■ **Task directions**: Can you output every line from the first one through the line containing "в какой бы то", both included, as a JSON list of strings with one string per line and blank lines left out?

Collection entries:
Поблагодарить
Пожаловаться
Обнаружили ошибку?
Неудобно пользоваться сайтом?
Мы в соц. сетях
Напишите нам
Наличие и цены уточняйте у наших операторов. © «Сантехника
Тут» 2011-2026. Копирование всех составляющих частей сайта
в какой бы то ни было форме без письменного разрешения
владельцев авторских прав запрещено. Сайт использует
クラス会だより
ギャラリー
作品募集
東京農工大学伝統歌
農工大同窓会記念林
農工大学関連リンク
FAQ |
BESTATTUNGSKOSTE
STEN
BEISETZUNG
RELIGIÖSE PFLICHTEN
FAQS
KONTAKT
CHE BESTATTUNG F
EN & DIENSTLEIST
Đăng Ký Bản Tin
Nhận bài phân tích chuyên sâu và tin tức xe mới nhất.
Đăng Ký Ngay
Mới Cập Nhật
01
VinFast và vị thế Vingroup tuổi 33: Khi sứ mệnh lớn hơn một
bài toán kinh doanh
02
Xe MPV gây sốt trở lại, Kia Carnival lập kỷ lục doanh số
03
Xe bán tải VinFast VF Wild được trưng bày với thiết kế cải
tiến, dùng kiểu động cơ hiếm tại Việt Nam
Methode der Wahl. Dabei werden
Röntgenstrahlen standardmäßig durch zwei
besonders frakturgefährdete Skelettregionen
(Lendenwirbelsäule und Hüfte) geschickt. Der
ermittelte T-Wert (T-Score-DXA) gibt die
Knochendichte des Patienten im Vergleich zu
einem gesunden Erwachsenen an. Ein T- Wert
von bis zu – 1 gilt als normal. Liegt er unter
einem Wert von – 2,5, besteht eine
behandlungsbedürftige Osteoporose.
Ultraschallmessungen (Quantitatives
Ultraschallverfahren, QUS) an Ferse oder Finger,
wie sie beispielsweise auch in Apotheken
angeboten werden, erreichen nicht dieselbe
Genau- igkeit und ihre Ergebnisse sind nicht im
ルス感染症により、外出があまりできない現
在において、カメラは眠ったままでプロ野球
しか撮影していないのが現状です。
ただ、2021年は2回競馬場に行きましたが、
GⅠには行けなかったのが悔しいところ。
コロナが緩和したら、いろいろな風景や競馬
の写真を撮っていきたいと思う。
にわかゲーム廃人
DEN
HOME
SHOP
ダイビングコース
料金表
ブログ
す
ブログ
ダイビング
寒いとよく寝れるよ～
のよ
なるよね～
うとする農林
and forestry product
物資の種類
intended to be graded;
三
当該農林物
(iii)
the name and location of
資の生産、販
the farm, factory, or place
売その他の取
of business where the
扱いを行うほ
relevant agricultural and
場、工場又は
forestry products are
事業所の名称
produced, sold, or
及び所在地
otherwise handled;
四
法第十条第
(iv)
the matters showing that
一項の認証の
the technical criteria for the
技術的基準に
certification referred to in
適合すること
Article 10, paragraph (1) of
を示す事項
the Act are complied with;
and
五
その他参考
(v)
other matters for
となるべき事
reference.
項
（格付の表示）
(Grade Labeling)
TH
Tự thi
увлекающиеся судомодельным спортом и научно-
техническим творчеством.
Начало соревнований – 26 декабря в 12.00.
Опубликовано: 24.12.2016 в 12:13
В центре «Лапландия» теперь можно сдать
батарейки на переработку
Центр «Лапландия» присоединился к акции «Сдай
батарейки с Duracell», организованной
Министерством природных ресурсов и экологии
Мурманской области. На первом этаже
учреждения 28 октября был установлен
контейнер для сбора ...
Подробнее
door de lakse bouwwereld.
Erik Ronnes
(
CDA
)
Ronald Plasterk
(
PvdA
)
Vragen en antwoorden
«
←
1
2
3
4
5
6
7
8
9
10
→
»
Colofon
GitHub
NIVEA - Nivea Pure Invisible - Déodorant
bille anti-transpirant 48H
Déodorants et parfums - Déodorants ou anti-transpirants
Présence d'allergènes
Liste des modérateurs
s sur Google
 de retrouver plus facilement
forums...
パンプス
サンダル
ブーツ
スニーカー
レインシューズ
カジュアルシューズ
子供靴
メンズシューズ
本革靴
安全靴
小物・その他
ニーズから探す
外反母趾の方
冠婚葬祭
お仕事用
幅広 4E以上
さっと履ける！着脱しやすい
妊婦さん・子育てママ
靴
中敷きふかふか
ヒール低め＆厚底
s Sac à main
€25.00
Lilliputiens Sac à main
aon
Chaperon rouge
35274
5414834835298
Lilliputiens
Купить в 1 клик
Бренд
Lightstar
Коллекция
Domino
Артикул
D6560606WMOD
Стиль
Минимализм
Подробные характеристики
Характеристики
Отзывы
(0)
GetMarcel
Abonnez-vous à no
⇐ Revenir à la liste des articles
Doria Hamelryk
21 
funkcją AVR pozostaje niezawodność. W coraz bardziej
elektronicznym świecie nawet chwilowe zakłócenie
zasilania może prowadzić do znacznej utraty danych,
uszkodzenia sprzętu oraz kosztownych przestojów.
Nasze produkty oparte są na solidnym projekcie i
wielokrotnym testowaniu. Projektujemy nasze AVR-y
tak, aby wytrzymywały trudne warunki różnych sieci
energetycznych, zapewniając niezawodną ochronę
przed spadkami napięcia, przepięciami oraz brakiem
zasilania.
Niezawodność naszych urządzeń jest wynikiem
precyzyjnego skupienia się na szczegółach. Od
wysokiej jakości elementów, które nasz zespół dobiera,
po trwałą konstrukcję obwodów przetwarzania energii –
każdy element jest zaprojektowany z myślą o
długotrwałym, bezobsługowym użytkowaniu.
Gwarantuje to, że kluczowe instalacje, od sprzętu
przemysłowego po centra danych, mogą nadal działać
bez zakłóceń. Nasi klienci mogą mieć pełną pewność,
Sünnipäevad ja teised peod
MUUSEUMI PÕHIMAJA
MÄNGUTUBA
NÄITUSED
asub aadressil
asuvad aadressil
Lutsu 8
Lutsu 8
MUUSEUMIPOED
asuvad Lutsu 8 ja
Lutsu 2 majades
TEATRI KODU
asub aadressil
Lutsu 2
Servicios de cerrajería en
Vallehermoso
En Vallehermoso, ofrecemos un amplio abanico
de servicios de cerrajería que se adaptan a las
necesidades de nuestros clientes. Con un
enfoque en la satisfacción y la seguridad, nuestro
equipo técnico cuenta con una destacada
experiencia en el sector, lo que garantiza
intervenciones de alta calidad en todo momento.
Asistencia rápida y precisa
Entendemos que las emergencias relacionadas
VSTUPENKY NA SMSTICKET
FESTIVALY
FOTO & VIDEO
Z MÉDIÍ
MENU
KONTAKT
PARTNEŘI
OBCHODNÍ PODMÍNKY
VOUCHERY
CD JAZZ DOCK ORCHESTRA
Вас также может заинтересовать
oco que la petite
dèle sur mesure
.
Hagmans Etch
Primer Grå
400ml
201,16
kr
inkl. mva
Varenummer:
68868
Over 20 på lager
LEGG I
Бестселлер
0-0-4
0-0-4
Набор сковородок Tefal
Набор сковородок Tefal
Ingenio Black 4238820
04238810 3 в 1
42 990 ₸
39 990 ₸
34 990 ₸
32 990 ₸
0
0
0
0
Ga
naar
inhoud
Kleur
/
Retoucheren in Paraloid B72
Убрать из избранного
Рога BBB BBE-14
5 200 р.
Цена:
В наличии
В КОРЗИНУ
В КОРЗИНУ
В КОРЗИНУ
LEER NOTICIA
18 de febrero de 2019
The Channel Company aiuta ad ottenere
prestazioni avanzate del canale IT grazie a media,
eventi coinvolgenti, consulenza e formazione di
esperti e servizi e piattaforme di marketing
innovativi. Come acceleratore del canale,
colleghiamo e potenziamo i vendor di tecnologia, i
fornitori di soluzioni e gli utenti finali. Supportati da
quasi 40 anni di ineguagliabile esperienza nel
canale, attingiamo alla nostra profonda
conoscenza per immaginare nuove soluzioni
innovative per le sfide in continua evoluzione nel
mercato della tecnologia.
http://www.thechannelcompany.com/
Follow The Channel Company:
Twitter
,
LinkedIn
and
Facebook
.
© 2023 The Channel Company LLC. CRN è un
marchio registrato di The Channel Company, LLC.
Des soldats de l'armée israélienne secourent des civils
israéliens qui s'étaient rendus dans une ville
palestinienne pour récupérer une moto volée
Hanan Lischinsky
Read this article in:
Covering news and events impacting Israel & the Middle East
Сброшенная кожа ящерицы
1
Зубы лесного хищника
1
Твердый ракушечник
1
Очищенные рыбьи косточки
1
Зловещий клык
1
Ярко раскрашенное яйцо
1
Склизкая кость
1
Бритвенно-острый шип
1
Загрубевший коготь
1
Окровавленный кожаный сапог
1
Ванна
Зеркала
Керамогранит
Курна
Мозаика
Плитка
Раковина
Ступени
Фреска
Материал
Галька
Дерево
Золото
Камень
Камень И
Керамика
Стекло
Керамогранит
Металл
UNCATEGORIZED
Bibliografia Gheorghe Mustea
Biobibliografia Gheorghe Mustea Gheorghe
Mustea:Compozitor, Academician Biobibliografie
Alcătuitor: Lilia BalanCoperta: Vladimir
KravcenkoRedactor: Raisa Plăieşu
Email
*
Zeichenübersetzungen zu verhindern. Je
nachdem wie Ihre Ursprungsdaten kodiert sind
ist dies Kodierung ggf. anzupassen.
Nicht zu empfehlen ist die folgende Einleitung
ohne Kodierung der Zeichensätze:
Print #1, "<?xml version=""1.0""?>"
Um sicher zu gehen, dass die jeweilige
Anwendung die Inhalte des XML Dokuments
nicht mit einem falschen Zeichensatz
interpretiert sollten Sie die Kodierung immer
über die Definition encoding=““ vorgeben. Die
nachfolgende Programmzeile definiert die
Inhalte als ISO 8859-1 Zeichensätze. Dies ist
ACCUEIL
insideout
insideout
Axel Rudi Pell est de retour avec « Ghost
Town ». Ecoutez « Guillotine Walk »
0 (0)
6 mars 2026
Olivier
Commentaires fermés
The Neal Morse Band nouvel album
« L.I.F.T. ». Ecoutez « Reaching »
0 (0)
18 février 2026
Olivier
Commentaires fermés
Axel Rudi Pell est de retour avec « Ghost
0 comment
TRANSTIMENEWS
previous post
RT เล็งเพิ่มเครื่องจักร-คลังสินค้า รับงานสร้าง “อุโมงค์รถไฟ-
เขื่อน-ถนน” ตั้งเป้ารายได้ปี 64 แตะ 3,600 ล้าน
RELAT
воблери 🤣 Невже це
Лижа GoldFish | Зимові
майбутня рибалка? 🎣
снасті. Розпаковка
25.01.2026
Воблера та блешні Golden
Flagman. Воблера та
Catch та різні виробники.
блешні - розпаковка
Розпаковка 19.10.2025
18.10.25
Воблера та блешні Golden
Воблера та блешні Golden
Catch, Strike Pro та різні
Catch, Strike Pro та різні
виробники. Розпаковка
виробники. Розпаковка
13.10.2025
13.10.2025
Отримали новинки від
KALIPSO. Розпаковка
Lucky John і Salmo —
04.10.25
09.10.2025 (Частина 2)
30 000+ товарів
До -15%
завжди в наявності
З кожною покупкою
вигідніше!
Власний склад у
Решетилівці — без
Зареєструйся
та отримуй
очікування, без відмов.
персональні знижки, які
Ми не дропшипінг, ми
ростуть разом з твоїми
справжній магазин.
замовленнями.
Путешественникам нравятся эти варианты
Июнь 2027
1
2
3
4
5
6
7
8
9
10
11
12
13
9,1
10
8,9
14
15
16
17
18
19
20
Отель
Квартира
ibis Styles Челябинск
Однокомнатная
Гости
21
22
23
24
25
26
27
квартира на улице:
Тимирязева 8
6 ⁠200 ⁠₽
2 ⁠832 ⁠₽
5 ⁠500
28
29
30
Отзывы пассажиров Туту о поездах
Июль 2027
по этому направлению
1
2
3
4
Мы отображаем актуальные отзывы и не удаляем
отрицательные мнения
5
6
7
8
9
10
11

■ **Exercise output**:
[
  "Поблагодарить",
  "Пожаловаться",
  "Обнаружили ошибку?",
  "Неудобно пользоваться сайтом?",
  "Мы в соц. сетях",
  "Напишите нам",
  "Наличие и цены уточняйте у наших операторов. © «Сантехника",
  "Тут» 2011-2026. Копирование всех составляющих частей сайта",
  "в какой бы то ни было форме без письменного разрешения"
]